→ Extracted information:
----

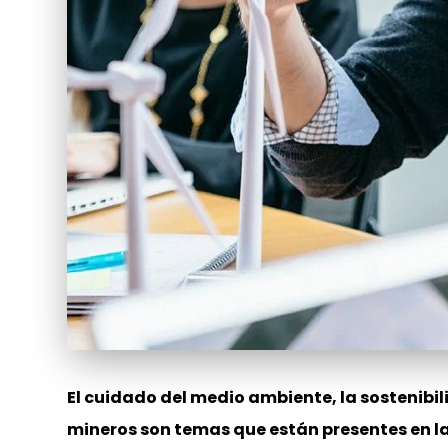
El cuidado del medio ambiente, la sostenibil
mineros son temas que están presentes en l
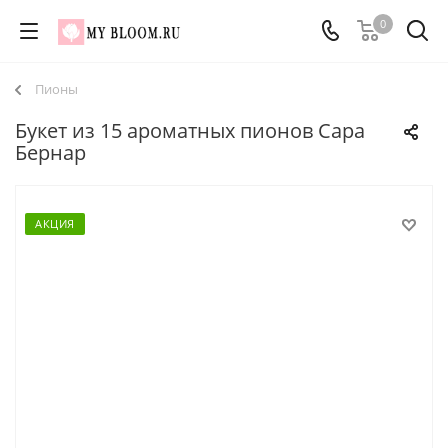
0
Пионы
Букет из 15 ароматных пионов Сара
Бернар
АКЦИЯ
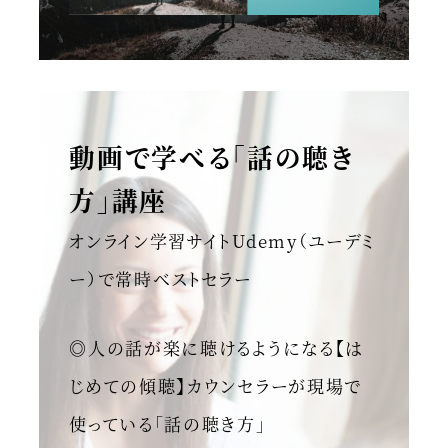
動画で学べる「話の聴き
方」講座
オンライン学習サイトUdemy（ユーデミ
ー）で常時ベストセラー
◎人の話が楽に聴けるようになる【は
じめての傾聴】カウンセラーが現場で
使っている「話の聴き方」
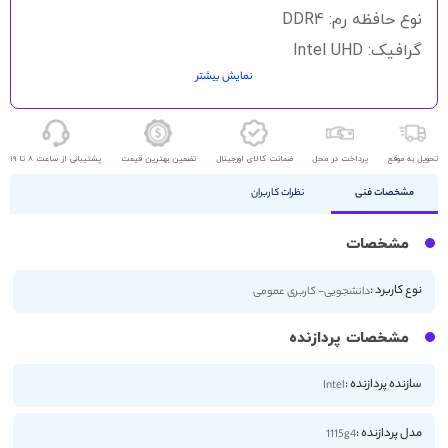
نوع حافظه رم: DDR4
گرافیک: Intel UHD
نمایش بیشتر
حافظه ذخیره سازی: 256GB SSD - 512 GB SSD
اندازه صفحه نمایش: 15.6 اینچ
کیفیت صفحه نمایش: HD
تحویل به موقع
پرداخت در محل
ضمانت کالای اورجینال
تضمین بهترین قیمت
پشتیبانی از ساعت 8 تا 19
صفحه نمایش لمسی: دارد
مشخصات فنی
نظرات کاربران
مشخصات
نوع کاربرد :
دانشجویی- کاربری عمومی
مشخصات پردازنده
سازنده پردازنده :
Intel
مدل پردازنده :
1115g4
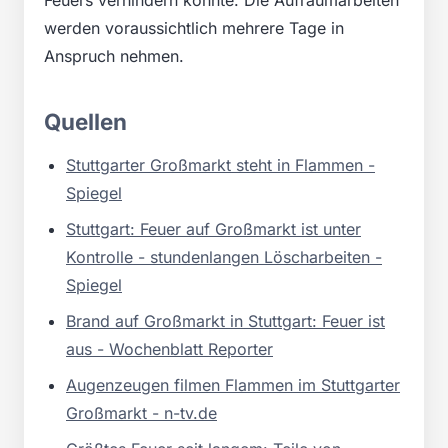
werden voraussichtlich mehrere Tage in
Anspruch nehmen.
Quellen
Stuttgarter Großmarkt steht in Flammen -
Spiegel
Stuttgart: Feuer auf Großmarkt ist unter
Kontrolle - stundenlangen Löscharbeiten -
Spiegel
Brand auf Großmarkt in Stuttgart: Feuer ist
aus - Wochenblatt Reporter
Augenzeugen filmen Flammen im Stuttgarter
Großmarkt - n-tv.de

----

→ What the exercise asks: Reproduce all of the text in the material above line for line and without changes, leaving out the picture placeholders.

→ Expected answer:
El cuidado del medio ambiente, la sostenibil
mineros son temas que están presentes en l
0
Пионы
Букет из 15 ароматных пионов Сара
Бернар
АКЦИЯ
動画で学べる「話の聴き
方」講座
オンライン学習サイトUdemy（ユーデミ
ー）で常時ベストセラー
◎人の話が楽に聴けるようになる【は
じめての傾聴】カウンセラーが現場で
使っている「話の聴き方」
نوع حافظه رم: DDR4
گرافیک: Intel UHD
نمایش بیشتر
حافظه ذخیره سازی: 256GB SSD - 512 GB SSD
اندازه صفحه نمایش: 15.6 اینچ
کیفیت صفحه نمایش: HD
تحویل به موقع
پرداخت در محل
ضمانت کالای اورجینال
تضمین بهترین قیمت
پشتیبانی از ساعت 8 تا 19
صفحه نمایش لمسی: دارد
مشخصات فنی
نظرات کاربران
مشخصات
نوع کاربرد :
دانشجویی- کاربری عمومی
مشخصات پردازنده
سازنده پردازنده :
Intel
مدل پردازنده :
1115g4
werden voraussichtlich mehrere Tage in
Anspruch nehmen.
Quellen
Stuttgarter Großmarkt steht in Flammen -
Spiegel
Stuttgart: Feuer auf Großmarkt ist unter
Kontrolle - stundenlangen Löscharbeiten -
Spiegel
Brand auf Großmarkt in Stuttgart: Feuer ist
aus - Wochenblatt Reporter
Augenzeugen filmen Flammen im Stuttgarter
Großmarkt - n-tv.de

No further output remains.